- _Excerpted passage_:
A bout the only government statistic that has any direct bearing on people's lives is the inflation number. The others – growth, unemployment, retail sales, investment – have relevance but they don't directly affect the purse and wallet the way the inflation number can through its direct link to benefits, pensions, pay agreements and a lot more.
We should therefore all be interested in the debate that is under way to change the way the retail price index is calculated. The problem with the current approach is that if one of the measured items increases in price, it will push up the index, as it should. But if 12 months later, the price of the offending item has fallen back to its original level, it will not pull the index back down by the exact same amount that it pushed it up in the first place. As a result, the critics say, there is an upward bias in the RPI, and it exaggerates the inflation in the economy.
The statisticians have a point, but this is more than just a matter of academic or mathematical purity. The measure may be flawed but it has the advantage of familiarity, and it is trusted for what it is. The fact is that few people actually experience the RPI level of inflation, just as few – or in this case no – households have the national average of 1.7 children. Young people going to university currently experience a massively higher level because of tuition fees. Saga, the organisation for the over-50s, says every month that pensioner inflation is also much higher than the RPI because the elderly spend proportionately more on food and heating and less on iPods and clothes.

- _Problem details_:
Reproduce the passage on measuring inflation from "A bout the only" to "a lot more.". The records below are taken from a separate source.

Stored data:
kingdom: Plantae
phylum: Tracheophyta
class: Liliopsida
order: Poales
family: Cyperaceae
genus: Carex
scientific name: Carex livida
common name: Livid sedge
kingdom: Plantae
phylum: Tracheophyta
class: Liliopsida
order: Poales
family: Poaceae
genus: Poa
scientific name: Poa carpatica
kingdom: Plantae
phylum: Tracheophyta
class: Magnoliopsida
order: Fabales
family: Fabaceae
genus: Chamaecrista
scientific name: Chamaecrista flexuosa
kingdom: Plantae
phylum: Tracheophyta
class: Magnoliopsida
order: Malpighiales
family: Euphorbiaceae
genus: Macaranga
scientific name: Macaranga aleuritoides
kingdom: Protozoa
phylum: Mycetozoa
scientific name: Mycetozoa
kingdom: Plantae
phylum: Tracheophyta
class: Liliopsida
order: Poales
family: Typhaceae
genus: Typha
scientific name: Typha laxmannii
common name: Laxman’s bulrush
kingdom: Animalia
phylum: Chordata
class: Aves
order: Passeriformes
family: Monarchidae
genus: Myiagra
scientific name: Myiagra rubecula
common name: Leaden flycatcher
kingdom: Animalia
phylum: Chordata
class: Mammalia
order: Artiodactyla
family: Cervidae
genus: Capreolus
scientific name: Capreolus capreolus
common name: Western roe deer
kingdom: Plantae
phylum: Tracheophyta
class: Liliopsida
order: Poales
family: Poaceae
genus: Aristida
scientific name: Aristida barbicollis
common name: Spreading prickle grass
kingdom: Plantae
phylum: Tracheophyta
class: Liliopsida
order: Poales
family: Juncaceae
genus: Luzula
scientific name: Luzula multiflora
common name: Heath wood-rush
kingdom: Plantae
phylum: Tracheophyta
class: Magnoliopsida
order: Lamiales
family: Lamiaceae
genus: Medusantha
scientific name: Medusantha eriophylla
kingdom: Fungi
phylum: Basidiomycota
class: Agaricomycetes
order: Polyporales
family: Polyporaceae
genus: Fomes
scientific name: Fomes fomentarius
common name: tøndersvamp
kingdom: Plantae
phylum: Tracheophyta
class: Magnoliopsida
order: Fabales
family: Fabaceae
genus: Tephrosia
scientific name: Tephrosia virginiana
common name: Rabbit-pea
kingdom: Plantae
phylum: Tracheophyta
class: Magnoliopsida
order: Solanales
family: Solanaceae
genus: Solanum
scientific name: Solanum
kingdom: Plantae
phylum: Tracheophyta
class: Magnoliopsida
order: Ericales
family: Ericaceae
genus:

- _Expected answer_:
A bout the only government statistic that has any direct bearing on people's lives is the inflation number. The others – growth, unemployment, retail sales, investment – have relevance but they don't directly affect the purse and wallet the way the inflation number can through its direct link to benefits, pensions, pay agreements and a lot more.